Text provided >>
Expenses are split and presented partly as capital items where a
connection with the maintenance or enhancement of the value of the
investments held can be demonstrated and accordingly the investment
management fee and finance costs have been allocated 25% to revenue
and 75% to capital, in order to reflect the directors expected
long-term view of the nature of the investment returns of the
Company.
Taxation
The tax effects on different items in the Income Statement are
allocated between capital and revenue on the same basis as the
particular item to which they relate using the Company's effective
rate of tax for the accounting period.
Due to the Company's status as a Venture Capital Trust and the
continued intention to meet the conditions required to comply with
Part 6 of the Income Tax Act 2007, no provision for taxation is
required in respect of any realised or unrealised appreciation of the
Company's investments which arises.
Deferred taxation is provided in full on timing differences that
result in an obligation at the balance sheet date to pay more tax, or
a right to pay less tax, at a future date, at rates expected to apply
when they crystallise based on current tax rates and law. Timing
differences arise from the inclusion of items of income and
expenditure in taxation computations in periods different from those
in which they are included in the accounts.
Issue Costs
Issue costs in relation to the shares issued are deducted from the
respective share premium account.
2. Return per share
Revenue return per Ordinary share is based on the net revenue return
after taxation of £529,000 (2007: £278,000), in respect of 20,770,524
(2007: 19,718,057) Ordinary shares, being the weighted average number
of Ordinary shares in issue during the year. Revenue return per C
share is based on the net revenue return after taxation of £Nil
(2007: £28,000), in respect of 1,512,843 (2007: 1,542,202) C shares,
being the weighted average number of C shares in issue during the
year.
Capital return per Ordinary share is based on the net capital loss
for the financial year of £1,388,000 (2007 return: £2,815,000), in
respect of 20,770,524 (2007: 19,718,057) Ordinary shares, being the
weighted average number of Ordinary shares in issue during the year.
Capital return per C share is based on the net revenue return after
taxation of £Nil (2007 loss: £100,000), in respect of 1,512,843
(2007: 1,542,202) C shares, being the weighted average number of C
shares in issue during the year.
As the Company has not issued any convertible securities or share
options, there is no dilutive effect on return per ordinary share.
The return per share disclosed therefore represents both basic and
diluted return per share.

Data extract >>
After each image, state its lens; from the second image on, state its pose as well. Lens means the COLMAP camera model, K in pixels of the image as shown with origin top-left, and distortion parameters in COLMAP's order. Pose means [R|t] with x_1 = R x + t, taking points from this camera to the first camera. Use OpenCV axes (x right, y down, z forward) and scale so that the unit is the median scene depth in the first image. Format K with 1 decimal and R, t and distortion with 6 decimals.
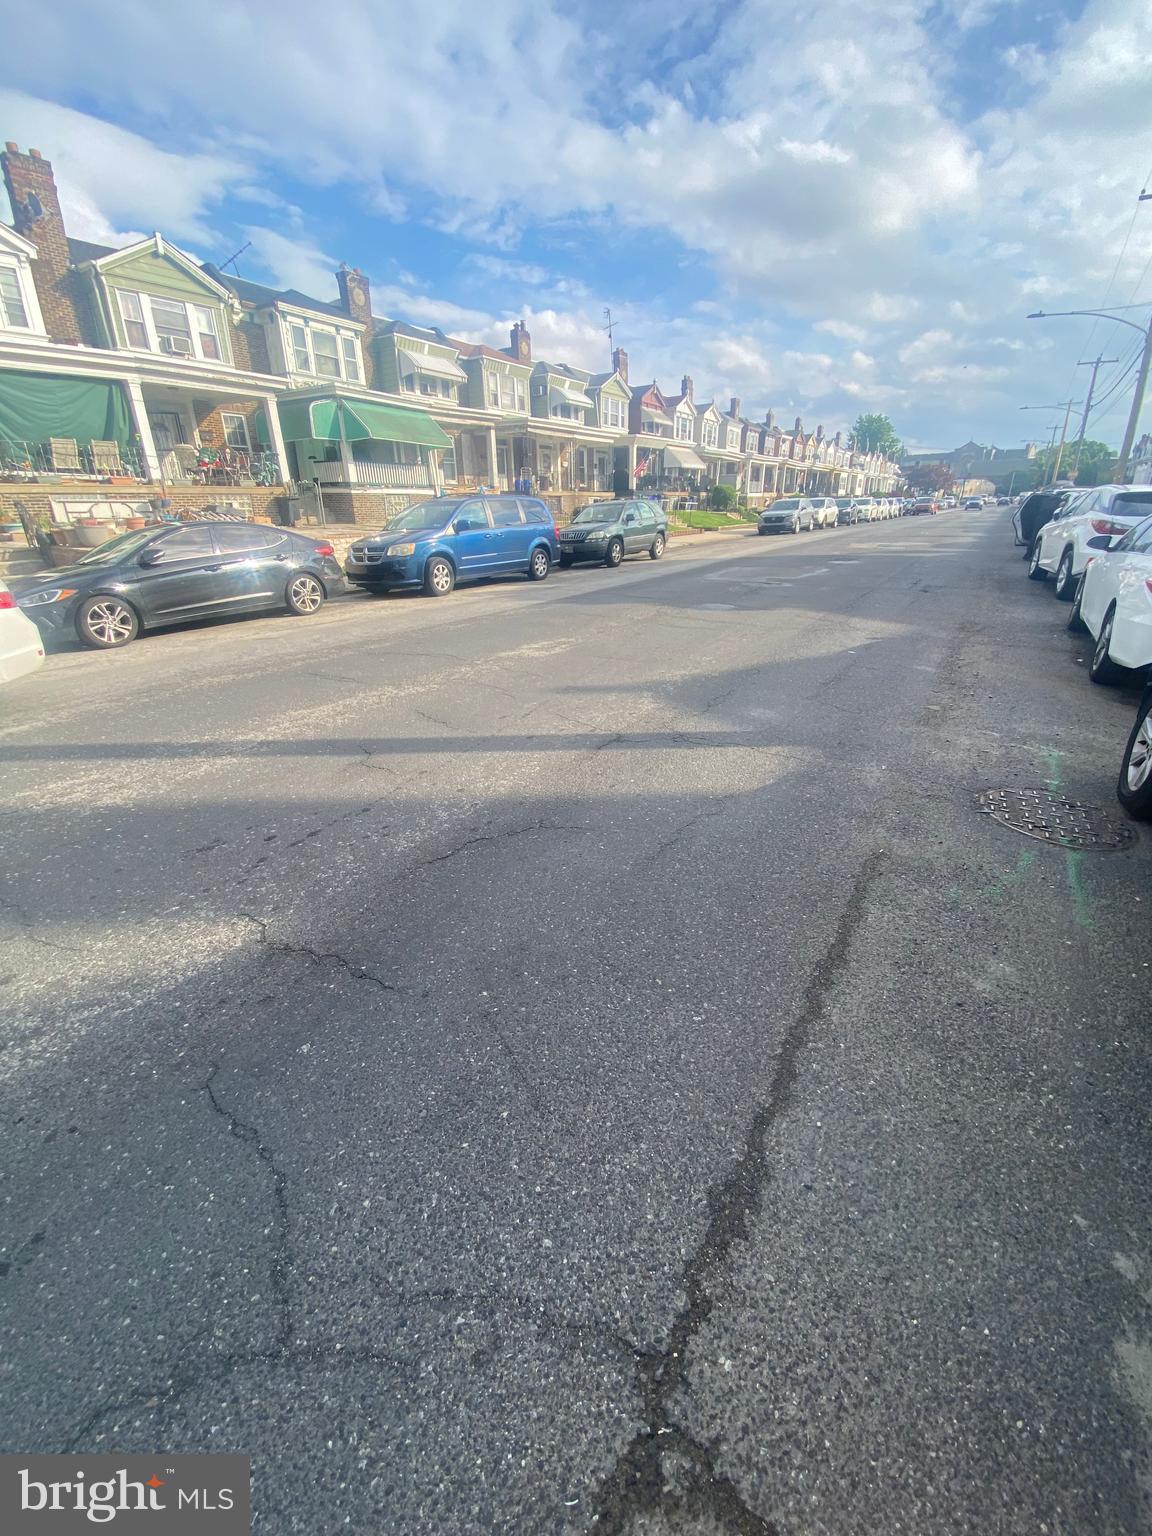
lens RADIAL K [[619.5, 0, 576.0], [0, 619.5, 768.0], [0, 0, 1]] dist [0.025374, -0.023771]
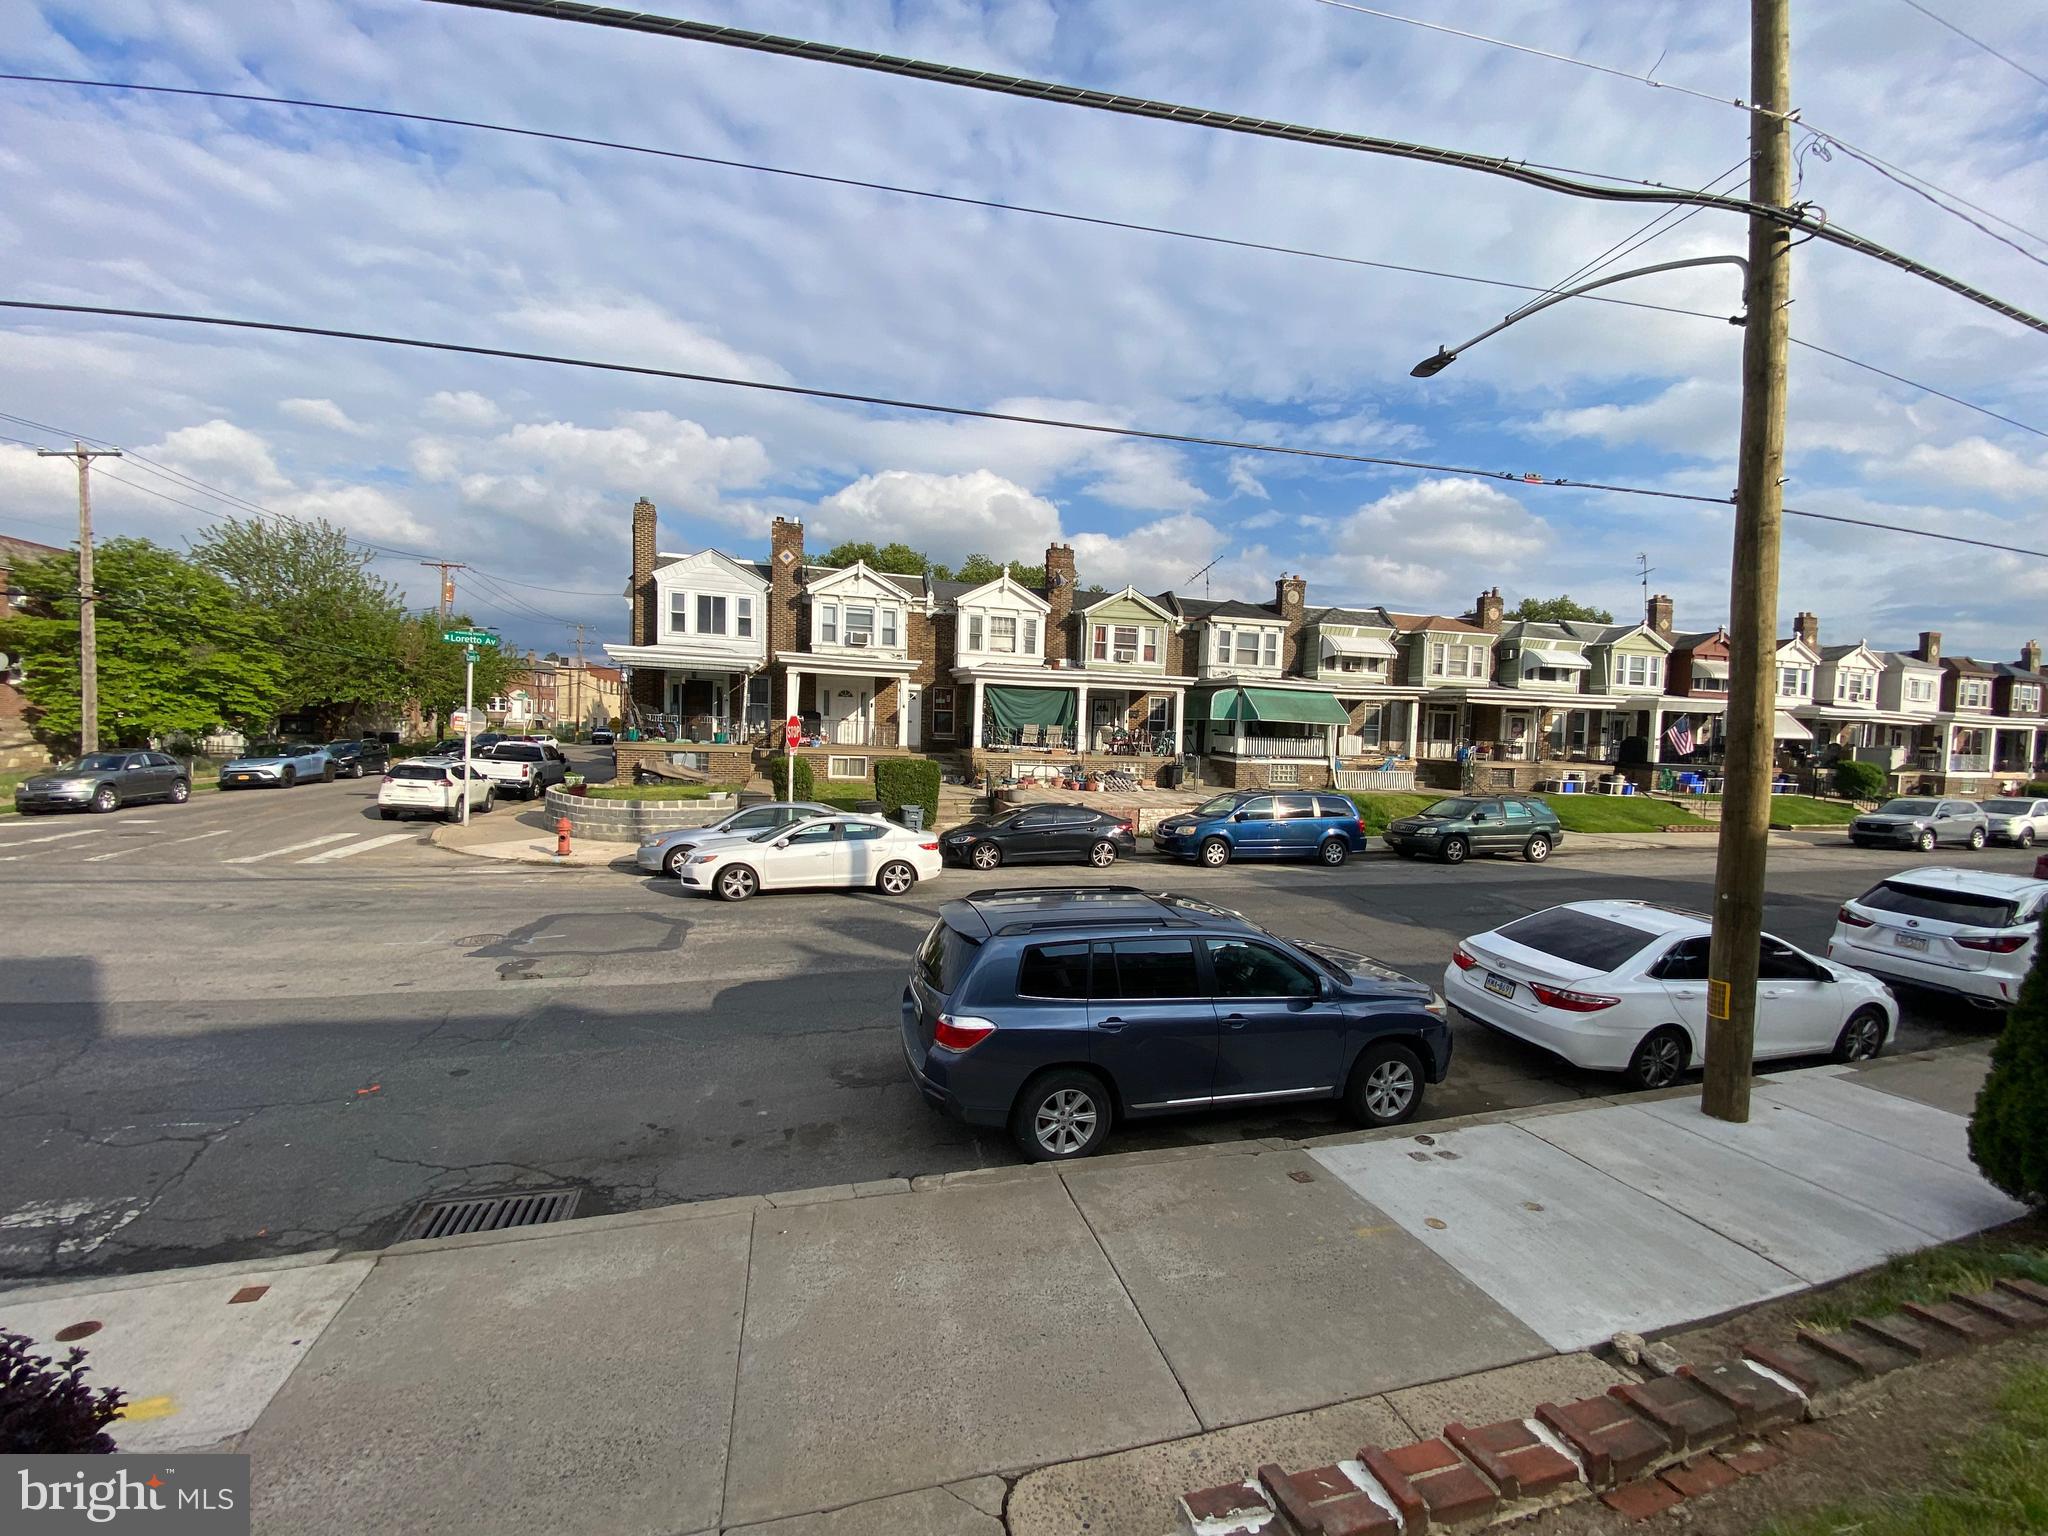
lens RADIAL K [[823.8, 0, 1012.8], [0, 823.8, 771.5], [0, 0, 1]] dist [0.022937, -0.024855]
pose [[0.747296, 0.077321, -0.659977, 0.310471], [-0.297867, 0.926808, -0.228695, 0.022301], [0.593990, 0.367488, 0.715631, -0.270671]]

What you need to do >>
A. According to the financial notes, what share of the investment management fee and finance costs goes to revenue and what share goes to capital?
B. Put this sentence from the financial notes into Spanish: "Issue costs in relation to the shares issued are deducted from the respective share premium account."
C. Pick up the financial notes after their last sentence and keep writing them in the same style.

Results of the exercise >>
A. 25% goes to revenue and 75% goes to capital.

B. Los costes de emisión relacionados con las acciones emitidas se deducen de la cuenta de prima de emisión correspondiente.

C.
3. Net asset value per share
2008 2007
Shares in issue Net asset value Net asset value
pence pence
per per
2008 2007 share £'000 share £'000
Ordinary 21,570,481 20,227,504 72.8 15,698 81.9 16,573
shares
C shares N/A 1,542,202 N/A N/A 90.4 1,395
15,698 17,968
As the Company has not issued any convertible securities or share
options, there is no dilutive effect on net asset per share. The net
asset value per share disclosed therefore represents both basic and
diluted return per share.
4 Principal financial risks
The principal financial risks are as follows:
Market risks
The key market risks to which the Company is exposed are interest
rate risk and market price risk. The Company has undertaken
sensitivity analysis on its financial instruments, split into the
relevant component parts, taking into consideration the economic
climate at the time of review in order to ascertain the appropriate
risk allocation.
Interest rate risk
The Company receives interest on cash deposits at a rate agreed with
its banker, while investments in loan stock and fixed interest
investments predominately attract interest at fixed rates. The
Company's future cash flows can be influenced by changes in interest
rates resulting in an increase or decrease in income from investments
linked to the base rate. As the Company must comply with the VCT
regulations, increases in interest rates could lead to a potential
breach of these regulations as the proportion of the Company's income
from sources other than shares and securities could exceed the
required level. The Company therefore monitors the level of income
received from fixed, floating and non interest bearing assets to
ensure that the regulations are not breached. The Company has
reviewed the financial impact that a 1.0% change in base rate (i.e.
reducing base rate to nil) would have on the Company with income and
the total return for the year changing by £10,000, equivalent to a
6.4% impact on overall income receivable by the Company. Such a
change would have an immaterial impact on Net Asset Value.
Market price risk
Market price risk arises from uncertainty about the future prices of
financial instruments held in accordance with the Company's
investment objectives. It represents the potential loss that the
Company might suffer through holding market positions in the face of
market movements. At 31 December 2008, the unrealised loss on the
quoted portfolios (AIM quoted and Fixed Income Investments) was
£1,089,000 (2007 gain: 35,000).
The investments the Company holds are, in the main, thinly traded and
as such the prices are more volatile than those of more widely traded
securities. In addition, the ability of the Company to realise the
investments at their carrying value may at times not be possible if
there are no willing purchasers. The ability of the Company to
purchase or sell investments is also constrained by the requirements
set down for Venture Capital Trusts.
The Board considers each investment purchase to ensure that an
acquisition will enable the Company to continue to have an
appropriate spread of market risk and that an appropriate risk reward
profile is maintained.
It is not the Company's policy to use derivative instruments to
mitigate market risk, as the Board believes that the effectiveness of
such instruments does not justify the cost involved.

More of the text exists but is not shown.